Our results showed 3.3% prevalence of
T. vaginalis infection in pregnant women in Zanjan based on both methods of direct microscopy and in vitro culture. Higher age, higher parity age and urban residency were the studied variables that were significantly associated with higher rate of trichomoniasis. Differences in the infection rates were not significant among different education levels, income levels and occupation. Similar to other studies, increased rate of the infection was associated with raising age (
11). This may be due to more sexual contact with increasing age. More frequent infection in women with higher parity also may be attributed to more changes in the genital tracts as one of the predisposing factors to the parasite growth.
The parasitic infection in urban resident women, comparing to rural resident women, was almost twice. This difference is difficult to interpret indeed and may require further investigation in terms of analysis of other related factors. A borderline of significant difference (P = 0.059) of the infection rate was seen among women with different education level with inverse association. Similar results were found in the United States (
12); they found an inverse association between education and STIs, including trichomoniasis, in white race women but it was not significant in black women.
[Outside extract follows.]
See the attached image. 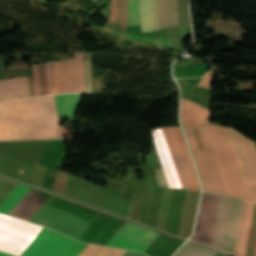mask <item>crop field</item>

No significant association between occupation and trichomoniasis was seen, but this outcome cannot be reliable in this study, as most of the subjects had been housewife. In some studies, e.g. Sutcliffe et al. (
13), low household income was correlated with
T. vaginalis infection. This is not consistent with our results as we found no significant correlation; probably the household income itself and its differences among the study population are not significant and seem not effective on the infection rate. In epidemiological points of view, these sorts of variables may not influence the
Trichomonas infection similarly in all communities. In both methods, in vitro culture and direct microscopic examination, all 33 samples were positive. Although direct method has lower sensitivity in comparison with other methods, including culture (
14), the results are not consistent among different laboratories that may be affected by different factors such as the time of microscopic observation and possible intervals between sampling and observation times.
In the present study, we prepared and examined the wet mount directly after the swab sampling. This probably causes no missing of any positive sample with this method and indicates that the direct method is valuable if applied properly. Eastern European guideline for laboratory diagnosis of
T. vaginalis encourages the utilization of wet mount of vaginal exudates as the first and more important option (
15). It has been shown that the positive rates for trichomoniasis with different methods appear to have large confidence intervals because the prevalence of this infection is low in the studied population, in comparison with other genital infections, such as vulvovaginal candidiasis (22.4%) and bacterial vaginitis (21.5%) (
16). Based on the published literature, sensitivity for direct examination is ranged from 35% to 80% (
17,
18), while in our study the sensitivity of microscopic examinations was the same as in vitro culture method.
According to the literature, no report about the infection in pregnant women in Iran was available but number of studies on non-pregnant women indicate almost similar prevalence, i.e. 2-3% in Hamedan (
19), 2.1-2.6% in Yazd (
20) and 3.3-3.6% in Tehran (
21). The infection rate in some of other countries was higher, e.g. 25% in USA, 16-74% in African countries (
22), 3.4-3.8% in Turkey and 5.1% in India (
22). High prevalence of the infection also observed in pregnant women of other countries; 20% in America (
23), 17.3-18% in Africa (
11,
17), 12.1% in HIV-1 infected pregnant women in Europe (
24) and 9.8% in immunocompetent pregnant women in Havana (
25). We believed that the prevalence rates during pregnancy vary in the different published papers according to the populations examined.
Several studies have suggested that pregnant women infected with
T. vaginalis may be at risk of any of adverse effects of the infection such as premature rupture of membranes, increased preterm delivery rates and low-birth weight infants (
21,
26-
28). Some comparative studies showed that the pregnant women with trichomoniasis have 30% higher risk of delivering baby with low birth weight or delivering preterm than those without the infection (
26). Also more prevalence of some STIs has been reported from pregnant women in some areas (
11,
29); alteration of vaginal flora during pregnancy may be of relevant consecutive concerns (
30). These indicate the importance of trichomoniasis in this group of women. Number of studies showed that the infection in pregnant women was up to 20% in the United States, 17.3% in Africa and 12.1% in Europe (
23,
29,
31). A study on immunocompetent pregnant women in Havana showed 9.8% trichomoniasis (
25).
Several factors like hygienic conditions, life styles, living environment and sexual and cultural behaviors can be responsible for these variable levels of infections; however, further investigation in different communities are required for such discussion. Meanwhile, the infection in pregnant women, may have effects on the pregnancy and fetuses, requires particular consideration. The present study found that the infection with T. vaginalis is a health problem and crucially important in pregnant women, correlated with some demographic variables such as age, parity and residential place, and might be considered as microbiological screening tests during pregnancy.